Good-Ol' Boy Films in the 70s and 80s:
Low-budget action films with truckers, relentless backwoods or 'two-lane blacktop' classic chase scenes, heavy CB-radio users, and 'good-ol' boys' (or lovers) on the run, really reached a peak in the 70s and 80s. Some of the common denominators in the films were fast-action, car races or competitions, high-speed car chases by police after souped-up cars, independent/eccentric characters, actors such as Burt Reynolds, and simple-minded plots. See also a description of the distinctive sub-genre of 'road movies':
- White Lightning (1973)
- Dirty Mary, Crazy Larry (1974)
- Macon County Line (1974)
- Return to Macon County (1975)
- White Line Fever (1975)
- Cannonball (1976)
- Gator (1976)
- The Great Smokey Roadblock (1976)
- The Gumball Rally (1976)
- Jackson County Jail (1976)
- Breaker! Breaker (1977)
- Smokey and the Bandit (1977)
- Sam Peckinpah's trucker with CB-radio film Convoy (1978), based upon C.W. McCall's hit record in the 70s, featured Kris Kristofferson as Rubber Duck, Ali McGraw and a convoy of trucks on Interstate 40 near Flagstaff, Arizona and heading toward Texas
- Hooper (1978)
- Smokey and the Bandit II (1980)
- The Cannonball Run (1981)
- Heart Like a Wheel (1983)
- Stroker Ace (1983)
- Cannonball Run II (1984)
Other Action Films Series:
Sports-oriented action pictures have also appeared in this genre. Boxing pictures (the Rocky series of 1976, 1979, 1982, 1985, and 1990), car racing films (i.e., John Frankenheimer's Grand Prix (1966), the 'Cannonball Run' films (1976, 1981, and 1984), Days of Thunder (1990), Gone in 60 Seconds (2000) and The Fast and the Furious (2001)), aviation dogfight films (Top Gun (1986)), baseball flicks (i.e., Eight Men Out (1988)) and other sports topics have often appeared as subjects in action films.

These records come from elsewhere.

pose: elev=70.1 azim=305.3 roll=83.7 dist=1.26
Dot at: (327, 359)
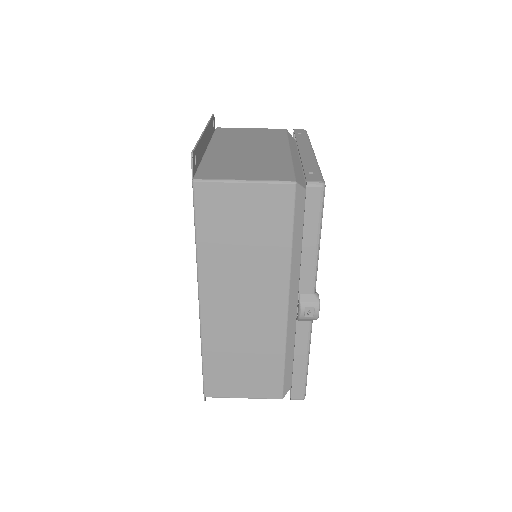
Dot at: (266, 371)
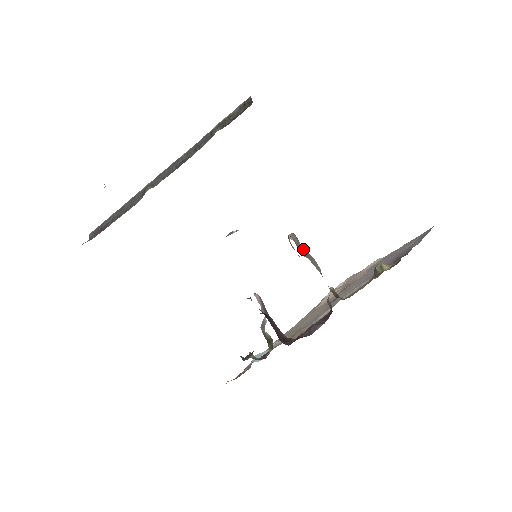
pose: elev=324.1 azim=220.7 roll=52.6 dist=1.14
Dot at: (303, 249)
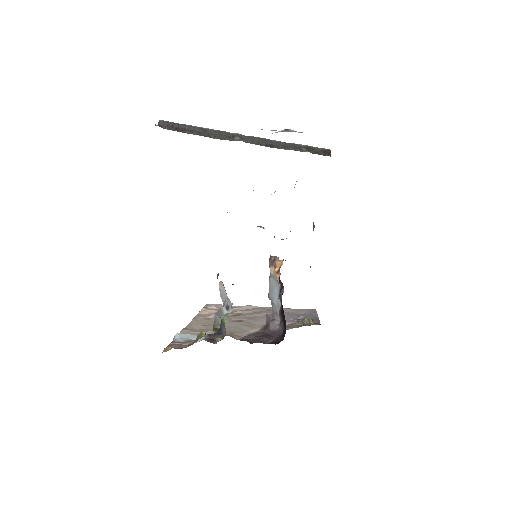
Dot at: occluded
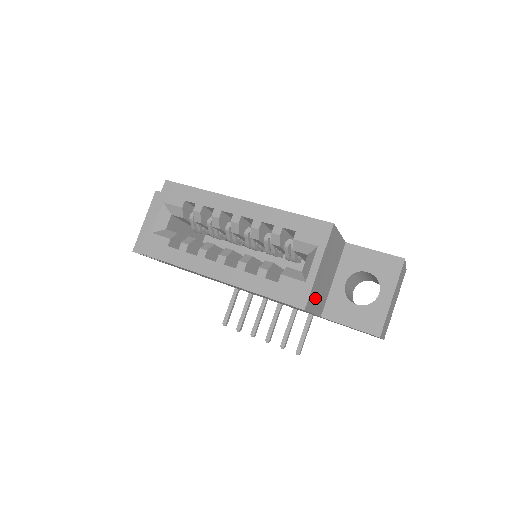
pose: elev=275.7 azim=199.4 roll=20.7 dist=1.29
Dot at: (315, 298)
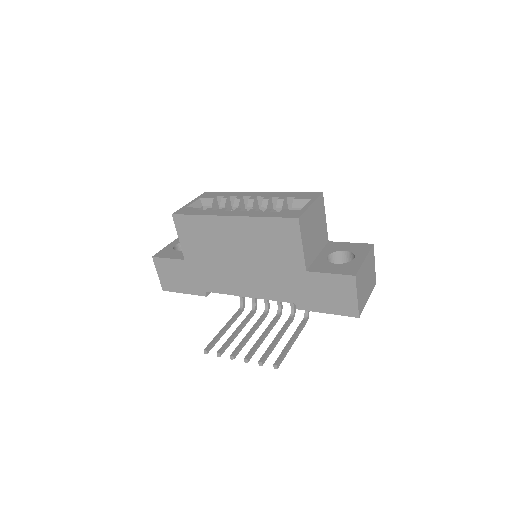
Dot at: (305, 232)
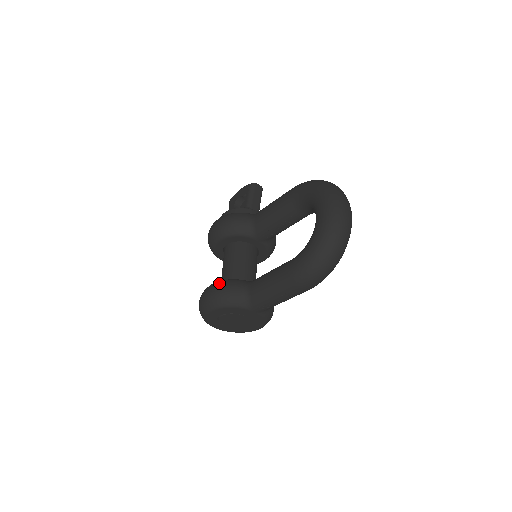
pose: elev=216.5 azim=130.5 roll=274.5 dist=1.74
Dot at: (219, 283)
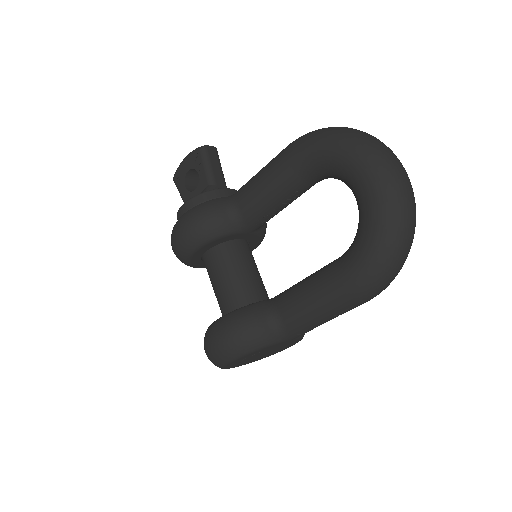
Dot at: (230, 321)
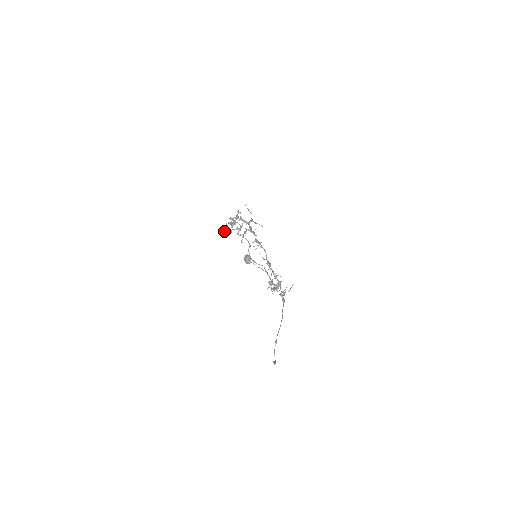
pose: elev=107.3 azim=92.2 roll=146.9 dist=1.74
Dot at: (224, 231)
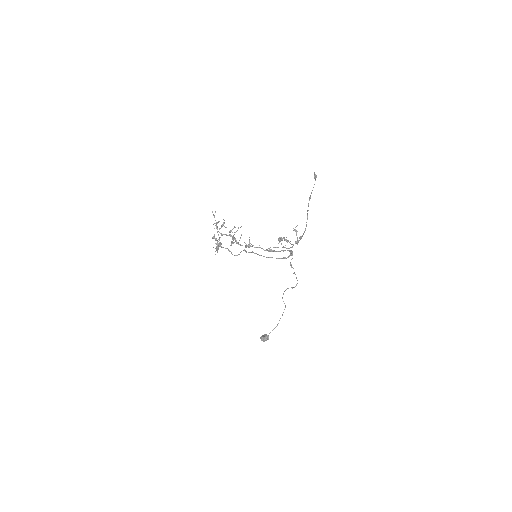
Dot at: occluded
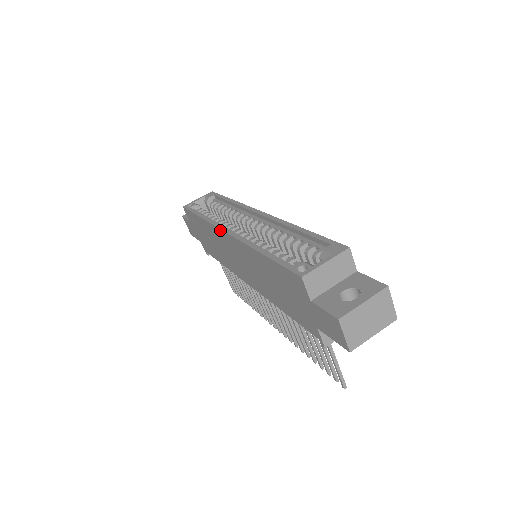
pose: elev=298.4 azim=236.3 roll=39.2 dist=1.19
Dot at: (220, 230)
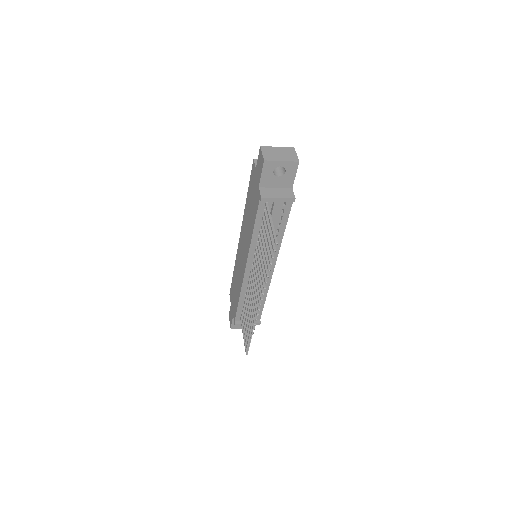
Dot at: (238, 244)
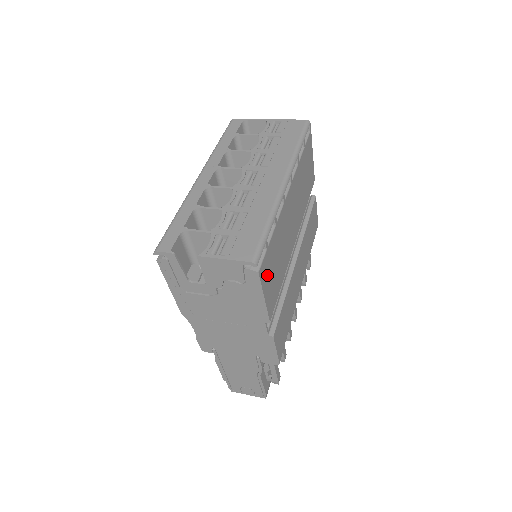
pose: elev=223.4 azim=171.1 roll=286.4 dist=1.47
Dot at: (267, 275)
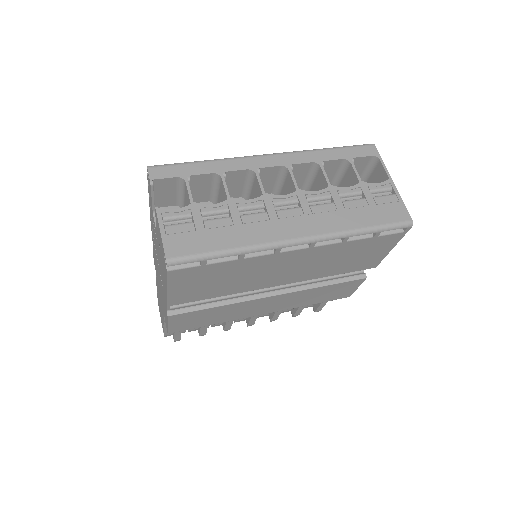
Dot at: (187, 280)
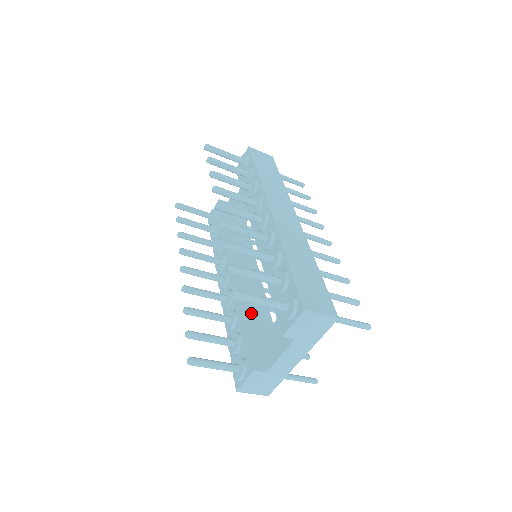
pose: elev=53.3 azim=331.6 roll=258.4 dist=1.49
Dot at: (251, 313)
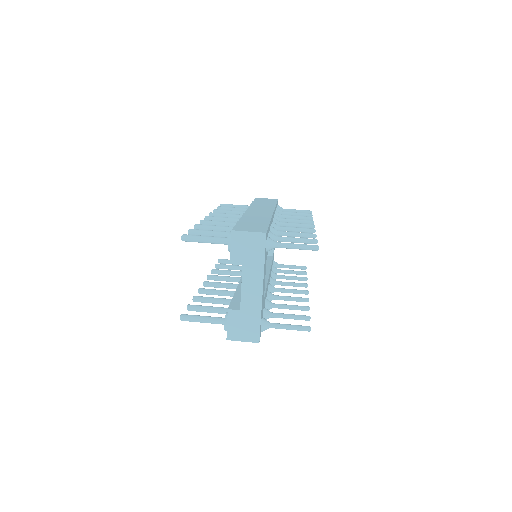
Dot at: occluded
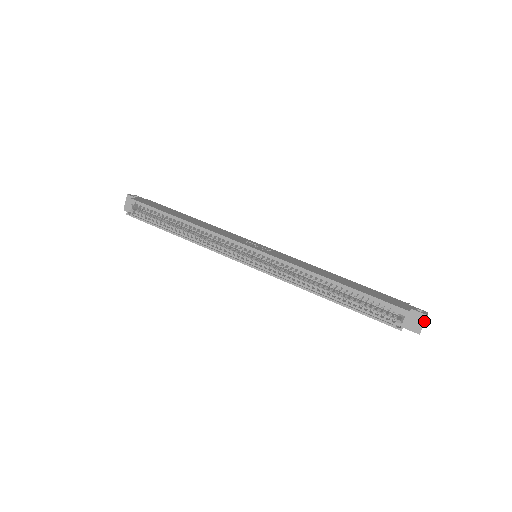
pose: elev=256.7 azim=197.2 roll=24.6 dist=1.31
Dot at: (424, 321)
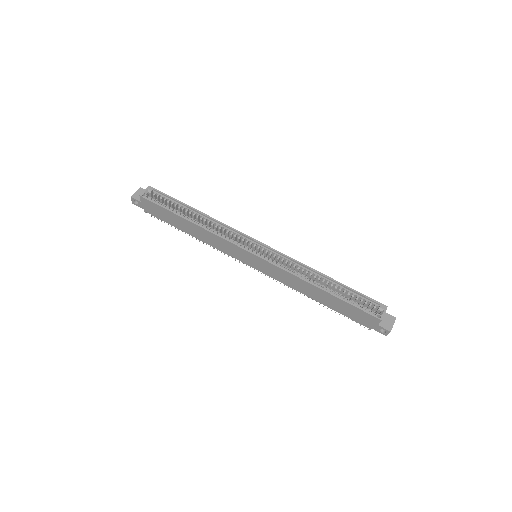
Dot at: (394, 322)
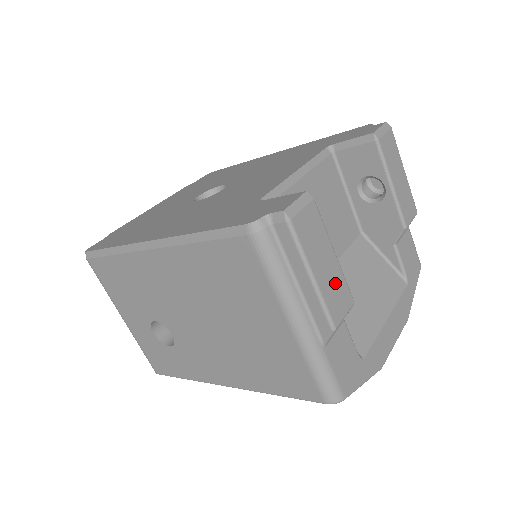
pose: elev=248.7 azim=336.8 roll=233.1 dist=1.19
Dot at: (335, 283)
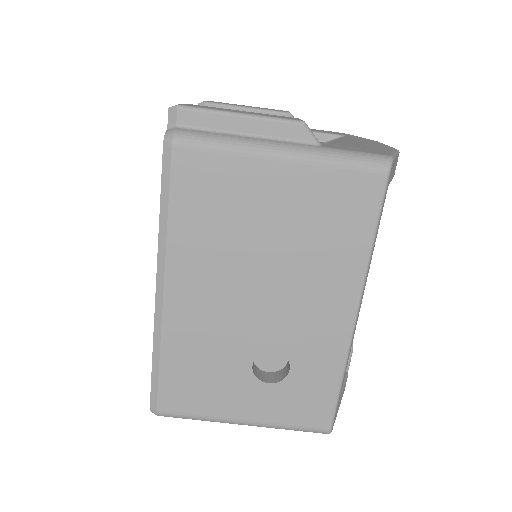
Dot at: occluded
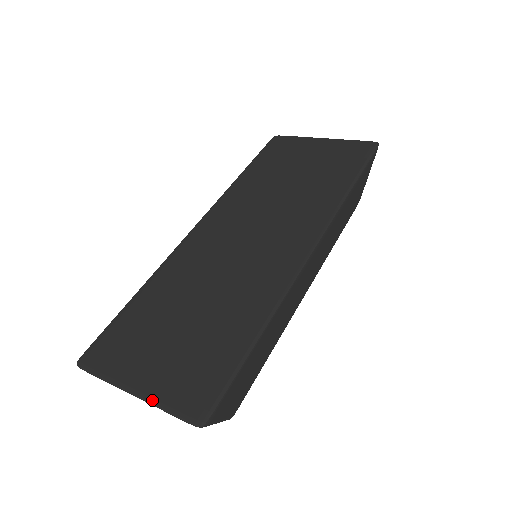
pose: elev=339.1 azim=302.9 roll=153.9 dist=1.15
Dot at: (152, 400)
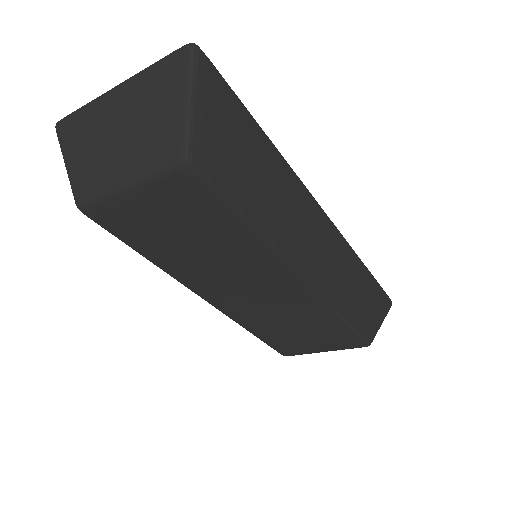
Dot at: (140, 75)
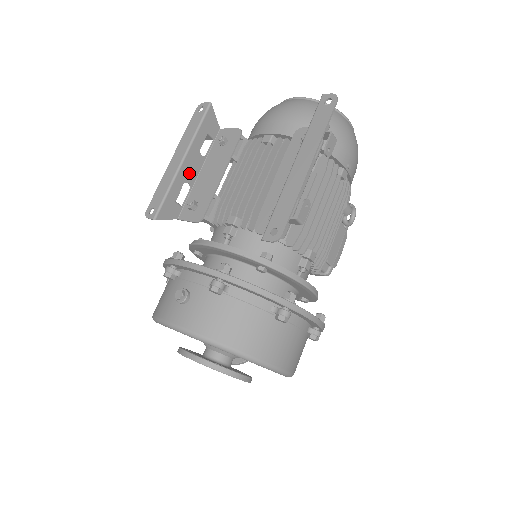
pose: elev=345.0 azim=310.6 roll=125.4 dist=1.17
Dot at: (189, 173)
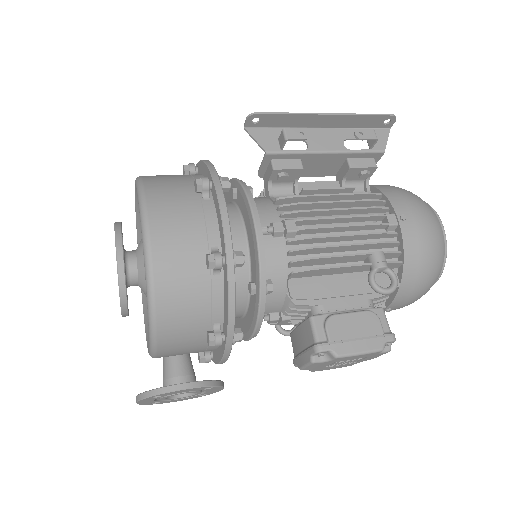
Dot at: occluded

There were cop actors in action-oriented crime films, such as Bullitt (1968), Dirty Harry (1971), The French Connection (1971) with an exciting subway and car chase, and Lethal Weapon (1987) - a police action/thriller with many sequels starring mismatched, bantering bi-racial cops Mel Gibson and Danny Glover.
The swashbuckler genre was honored and revived with Steven Spielberg's action-oriented adventure film Raiders of the Lost Ark (1981) and its sequels with mega-star Harrison Ford (i.e., Indiana Jones and the Temple of Doom (1984), Indiana Jones and the Last Crusade (1989), and Indiana Jones and The Kingdom of the Crystal Skull (2008)). Jan de Bont's Speed (1994) was one of the most relentlessly-exciting, non-stop action thrillers ever made, about a rigged-to-explode bus driven over 50 mph through LA traffic by a terrified Sandra Bullock.
Recently, female action heroes have been glorified, most memorably in Thelma and Louise (1991) and in the video game derivative Lara Croft: Tomb Raider (2001) with Angelina Jolie.